Nalanda BCA College
- Motto: Quality Education with Government Specified Fees
- Type: Education and Private institution
- Established: 2008
- Principal: Manjula Rottimath
- Location: Hubli, Karnataka, India 15°21′53.29″N 75°14′12.5″E﻿ / ﻿15.3648028°N 75.236806°E
- Nickname: NALANDians
- Website: http://nbca.in

= Nalanda BCA College =

Private college in Karnataka, India

Nalanda BCA College Vidyaranya, Gadag Road, Bhadiwad, Hubli, in the Indian state of Karnataka offers a 3 year Bachelor of Computer Application Degree Course. It was founded in 2008. The college works under the aegis of "Sidhu Vidya Samsthe" a charitable nonprofit educational trust. It was registered under Bombay Trust Act 1951 at Charity Commissioner Office Belgaum on 8 August 2000.

==History==
"Nalanda" is a Sanskrit word meaning 'Continuous Education Charity'.

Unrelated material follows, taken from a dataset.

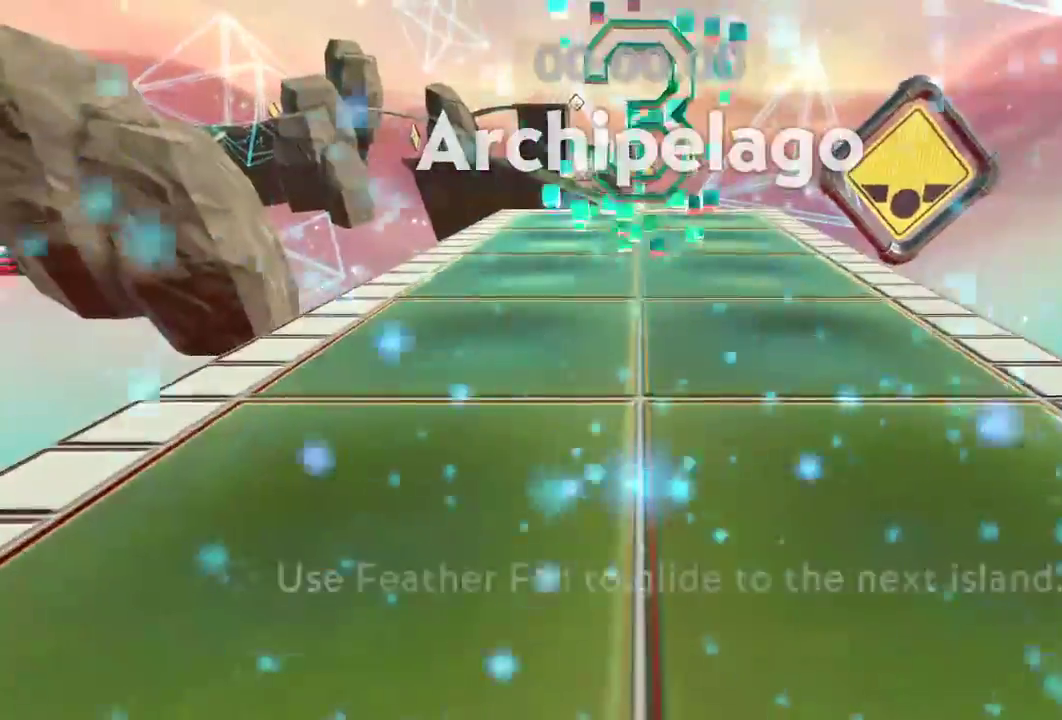
{"buttons": ["L2"], "left_stick": "up", "right_stick": "center", "events": [[17, "A", "up"], [117, "L2", "down"]]}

Nalanda BCA college was founded in 2008 by shri H.S.Nabhapur chairman Sidhu Vidya Samsthe.

==Campus==
Spread across over 4 acres, the Campus contains various buildings with old architecture. Its amenities include class rooms, libraries, laboratories and a playground.

==Educational Programs==
The Bachelor of Computer Applications (BCA) is a three year degree program with an annual enrolment of 50 students. The program is spread over six semesters and affiliated to Karnatak University Dharwad.